◆ **WORK REQUIRED**
Please lay out the records from the line containing "left knee: (783, 539, 1)" up to and including the line containing "left shoulder: (1124, 395, -18)" as a JSON list of strings, one string per line, with blank lines left out.

◆ **DATA EXTRACT**
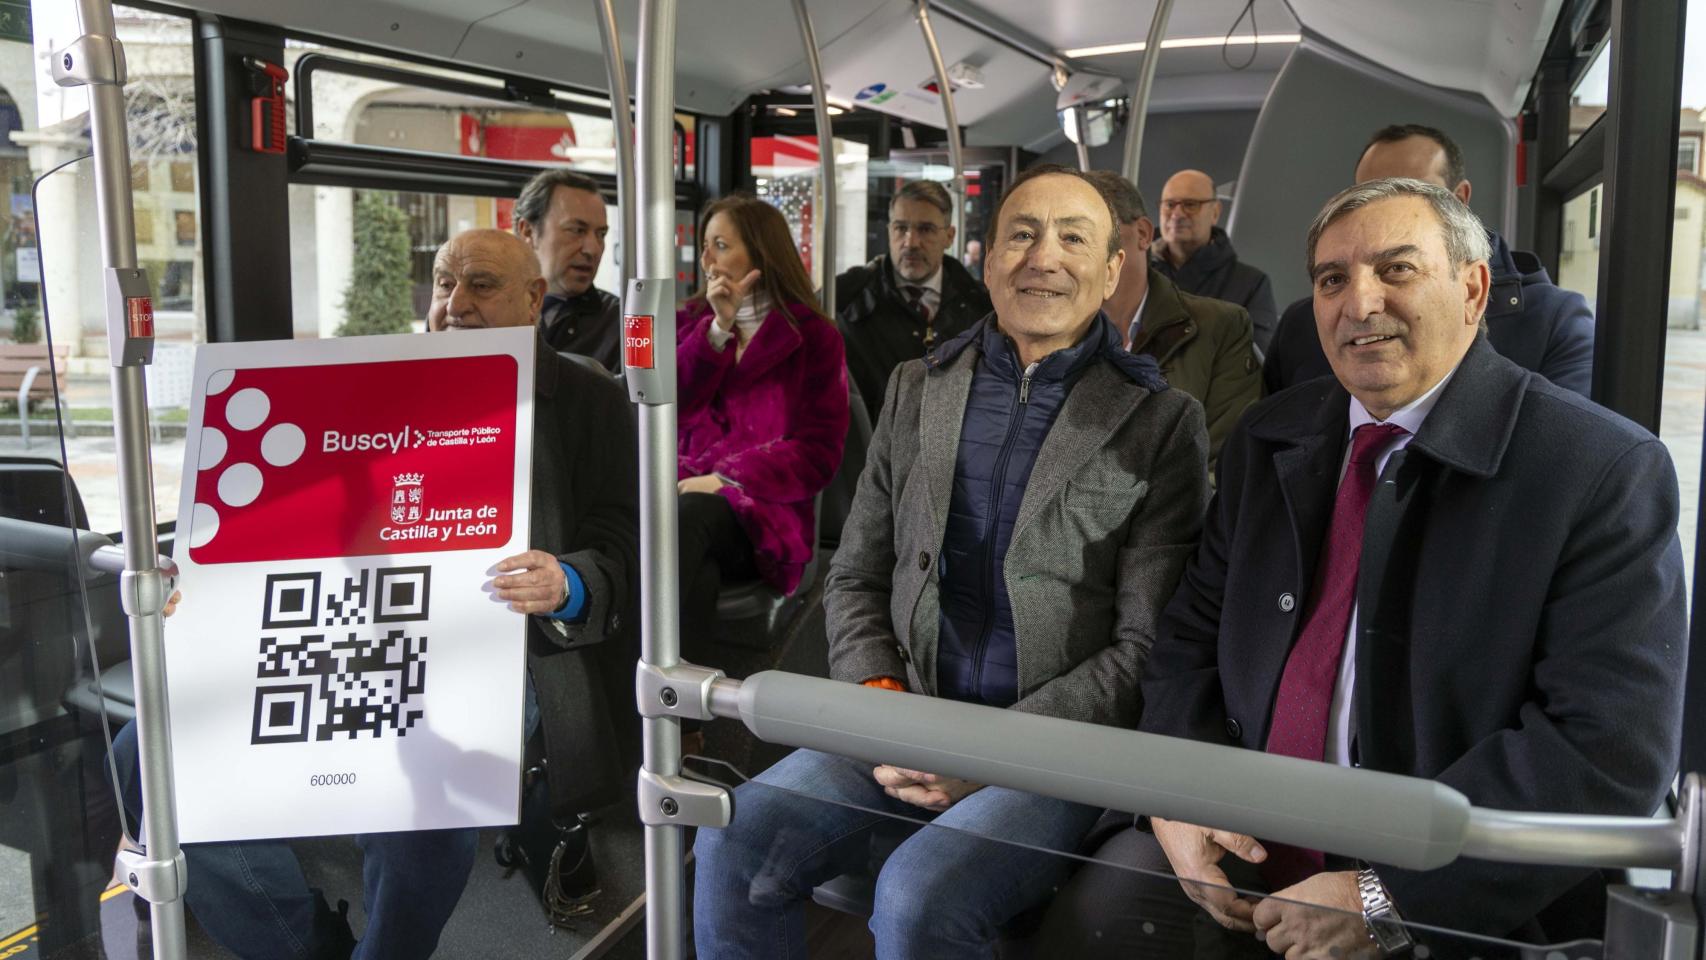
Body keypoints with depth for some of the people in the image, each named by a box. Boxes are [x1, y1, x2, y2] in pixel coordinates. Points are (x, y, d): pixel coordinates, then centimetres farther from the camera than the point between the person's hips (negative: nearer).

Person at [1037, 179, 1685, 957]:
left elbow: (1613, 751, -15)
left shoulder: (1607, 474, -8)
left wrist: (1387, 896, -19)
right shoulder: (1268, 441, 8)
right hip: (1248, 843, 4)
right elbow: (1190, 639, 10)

--

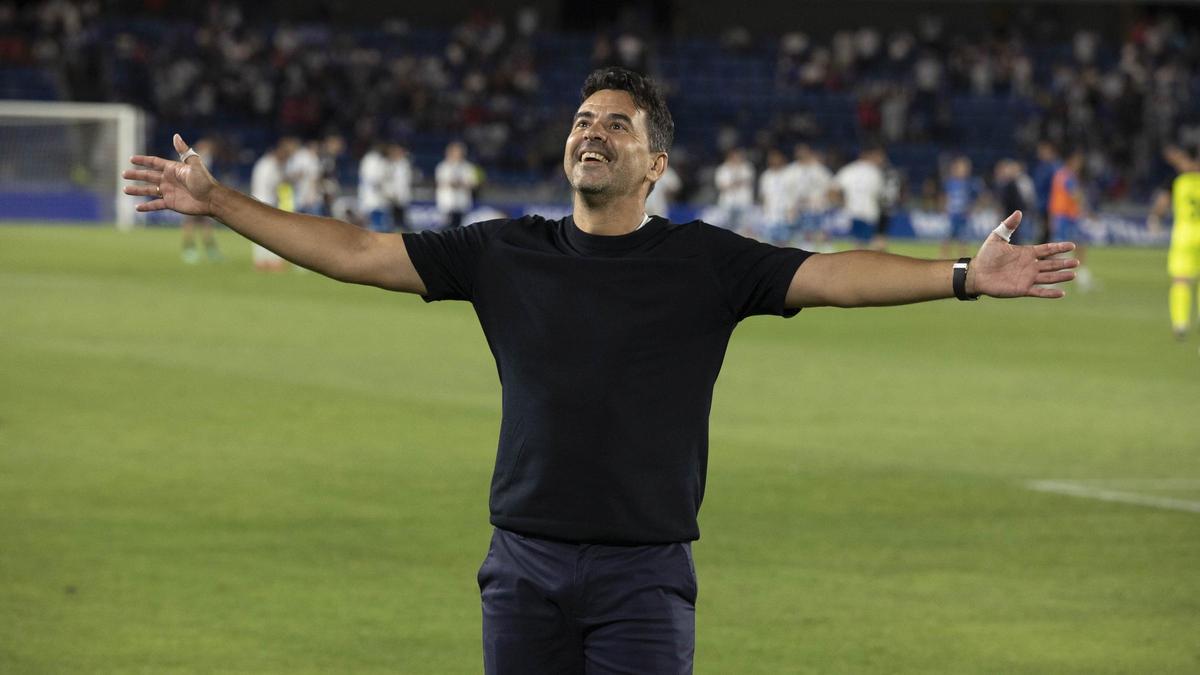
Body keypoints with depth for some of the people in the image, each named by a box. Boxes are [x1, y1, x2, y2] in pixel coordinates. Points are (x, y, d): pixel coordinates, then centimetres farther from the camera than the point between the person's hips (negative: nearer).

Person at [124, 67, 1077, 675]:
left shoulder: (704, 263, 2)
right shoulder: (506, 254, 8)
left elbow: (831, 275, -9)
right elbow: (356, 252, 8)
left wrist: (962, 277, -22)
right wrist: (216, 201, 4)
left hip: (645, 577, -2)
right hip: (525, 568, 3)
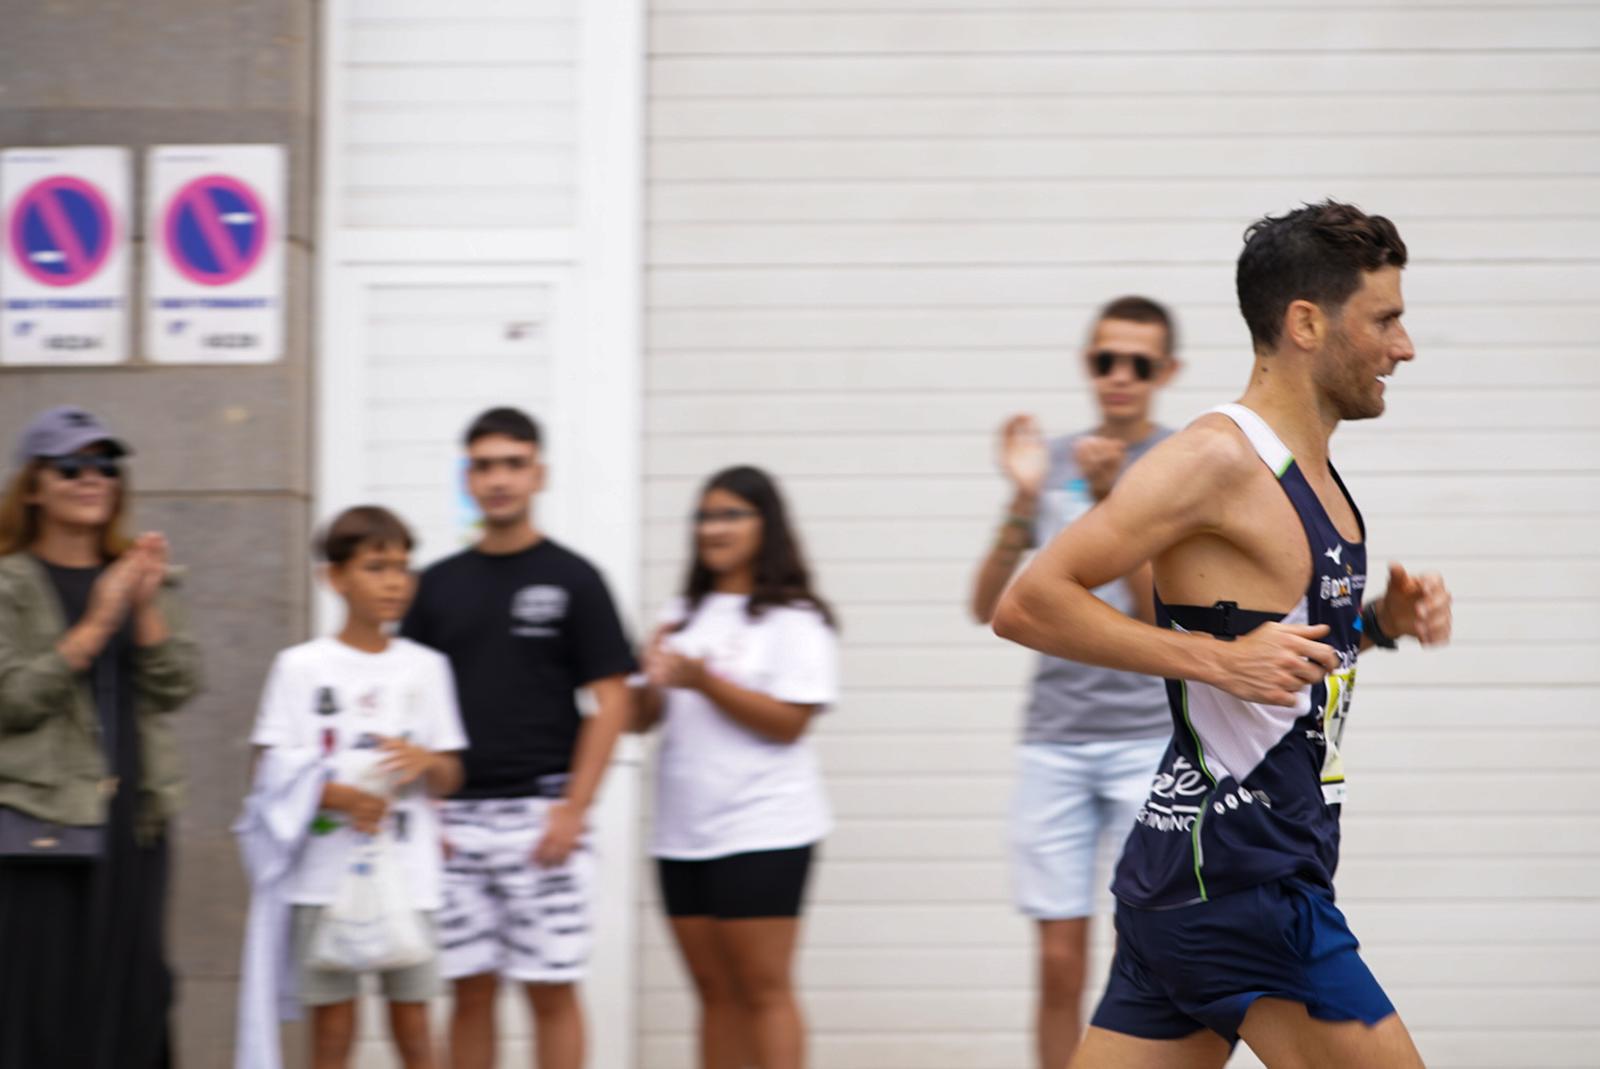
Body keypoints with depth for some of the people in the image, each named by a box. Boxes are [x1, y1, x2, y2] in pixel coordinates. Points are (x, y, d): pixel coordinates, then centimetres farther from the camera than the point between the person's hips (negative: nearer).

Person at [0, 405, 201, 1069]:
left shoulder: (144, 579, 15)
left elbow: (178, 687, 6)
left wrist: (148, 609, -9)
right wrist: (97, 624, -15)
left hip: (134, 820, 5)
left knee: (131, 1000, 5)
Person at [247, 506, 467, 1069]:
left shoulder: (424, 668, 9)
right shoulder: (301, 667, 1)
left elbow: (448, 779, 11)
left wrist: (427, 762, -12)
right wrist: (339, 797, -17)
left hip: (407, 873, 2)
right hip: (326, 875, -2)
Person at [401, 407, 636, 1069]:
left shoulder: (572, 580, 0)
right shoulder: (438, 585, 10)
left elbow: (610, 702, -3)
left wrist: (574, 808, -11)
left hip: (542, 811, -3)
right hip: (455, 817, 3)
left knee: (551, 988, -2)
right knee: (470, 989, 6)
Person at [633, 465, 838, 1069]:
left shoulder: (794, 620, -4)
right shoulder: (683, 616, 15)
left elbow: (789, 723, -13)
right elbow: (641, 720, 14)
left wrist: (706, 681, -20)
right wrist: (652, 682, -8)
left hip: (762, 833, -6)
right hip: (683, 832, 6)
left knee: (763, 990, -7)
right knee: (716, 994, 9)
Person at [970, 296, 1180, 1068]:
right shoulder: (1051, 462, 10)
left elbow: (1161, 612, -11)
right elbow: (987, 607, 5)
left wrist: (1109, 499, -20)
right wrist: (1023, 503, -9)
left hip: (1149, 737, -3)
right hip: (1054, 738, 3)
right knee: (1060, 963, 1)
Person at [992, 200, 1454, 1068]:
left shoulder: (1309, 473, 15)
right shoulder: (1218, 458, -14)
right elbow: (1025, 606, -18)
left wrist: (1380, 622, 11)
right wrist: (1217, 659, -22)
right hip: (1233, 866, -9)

...

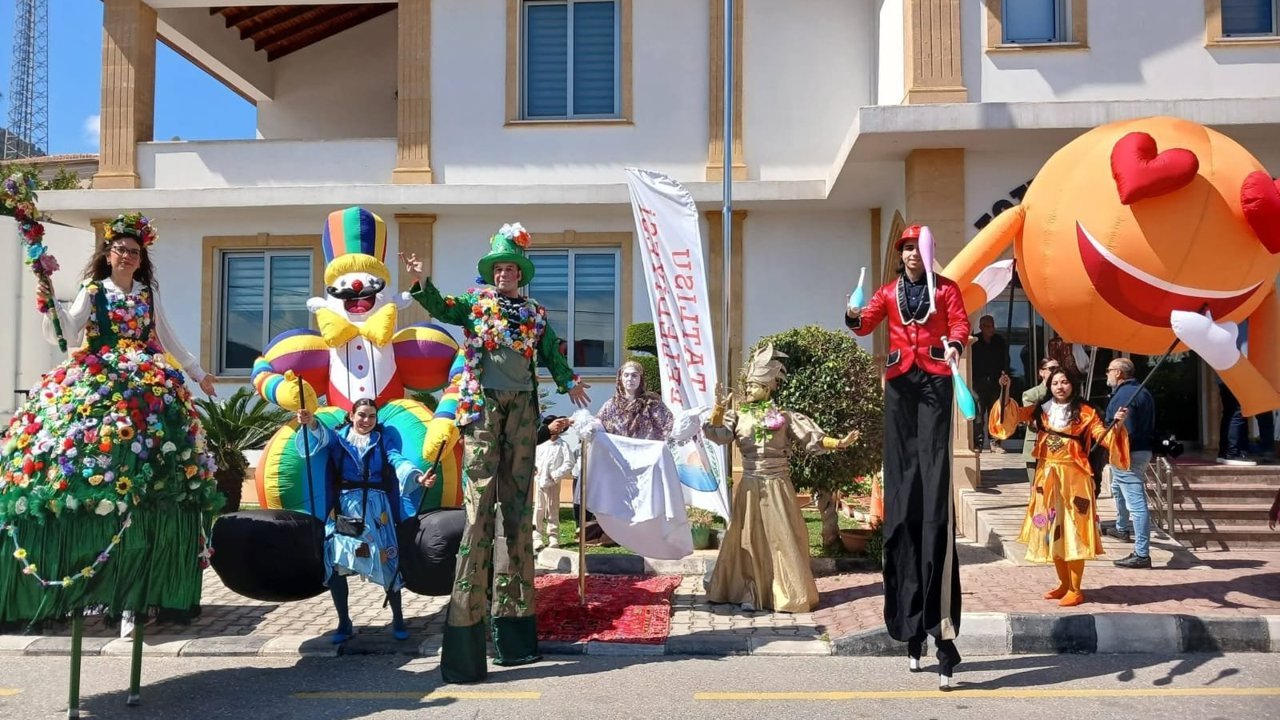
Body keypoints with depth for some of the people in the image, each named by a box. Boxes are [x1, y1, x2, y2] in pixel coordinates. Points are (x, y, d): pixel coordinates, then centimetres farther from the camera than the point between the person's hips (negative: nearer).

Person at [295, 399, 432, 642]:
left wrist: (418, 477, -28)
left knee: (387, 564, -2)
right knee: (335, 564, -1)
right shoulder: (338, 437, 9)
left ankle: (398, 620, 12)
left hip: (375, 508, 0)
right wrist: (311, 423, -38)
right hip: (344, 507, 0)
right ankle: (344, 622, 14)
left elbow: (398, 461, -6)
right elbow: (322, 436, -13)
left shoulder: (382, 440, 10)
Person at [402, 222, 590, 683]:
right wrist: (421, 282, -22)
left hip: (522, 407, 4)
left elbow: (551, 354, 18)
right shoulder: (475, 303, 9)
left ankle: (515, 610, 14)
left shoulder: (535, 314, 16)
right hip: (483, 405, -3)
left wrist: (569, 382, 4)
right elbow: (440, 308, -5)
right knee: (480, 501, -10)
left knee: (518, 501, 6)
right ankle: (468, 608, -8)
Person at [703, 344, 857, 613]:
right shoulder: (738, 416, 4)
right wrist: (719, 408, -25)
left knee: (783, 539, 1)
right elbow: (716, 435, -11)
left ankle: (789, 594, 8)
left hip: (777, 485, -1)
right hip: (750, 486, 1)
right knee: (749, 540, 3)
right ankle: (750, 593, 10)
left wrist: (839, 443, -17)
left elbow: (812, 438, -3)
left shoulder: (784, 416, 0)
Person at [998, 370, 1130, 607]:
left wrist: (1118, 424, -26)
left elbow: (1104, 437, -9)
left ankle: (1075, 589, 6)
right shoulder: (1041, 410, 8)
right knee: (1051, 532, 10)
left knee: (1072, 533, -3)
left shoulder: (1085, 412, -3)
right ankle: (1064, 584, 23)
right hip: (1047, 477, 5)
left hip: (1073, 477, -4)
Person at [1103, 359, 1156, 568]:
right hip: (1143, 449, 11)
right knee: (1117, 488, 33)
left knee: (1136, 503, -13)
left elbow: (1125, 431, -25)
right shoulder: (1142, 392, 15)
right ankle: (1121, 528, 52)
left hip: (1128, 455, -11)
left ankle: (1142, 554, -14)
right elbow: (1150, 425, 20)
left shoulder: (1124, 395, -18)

◆ **WRITTEN SOLUTION**
[
  "left knee: (783, 539, 1)",
  "right elbow: (716, 435, -11)",
  "left ankle: (789, 594, 8)",
  "left hip: (777, 485, -1)",
  "right hip: (750, 486, 1)",
  "right knee: (749, 540, 3)",
  "right ankle: (750, 593, 10)",
  "left wrist: (839, 443, -17)",
  "left elbow: (812, 438, -3)",
  "left shoulder: (784, 416, 0)",
  "Person at [998, 370, 1130, 607]:",
  "left wrist: (1118, 424, -26)",
  "left elbow: (1104, 437, -9)",
  "left ankle: (1075, 589, 6)",
  "right shoulder: (1041, 410, 8)",
  "right knee: (1051, 532, 10)",
  "left knee: (1072, 533, -3)",
  "left shoulder: (1085, 412, -3)",
  "right ankle: (1064, 584, 23)",
  "right hip: (1047, 477, 5)",
  "left hip: (1073, 477, -4)",
  "Person at [1103, 359, 1156, 568]:",
  "right hip: (1143, 449, 11)",
  "right knee: (1117, 488, 33)",
  "left knee: (1136, 503, -13)",
  "left elbow: (1125, 431, -25)",
  "right shoulder: (1142, 392, 15)",
  "right ankle: (1121, 528, 52)",
  "left hip: (1128, 455, -11)",
  "left ankle: (1142, 554, -14)",
  "right elbow: (1150, 425, 20)",
  "left shoulder: (1124, 395, -18)"
]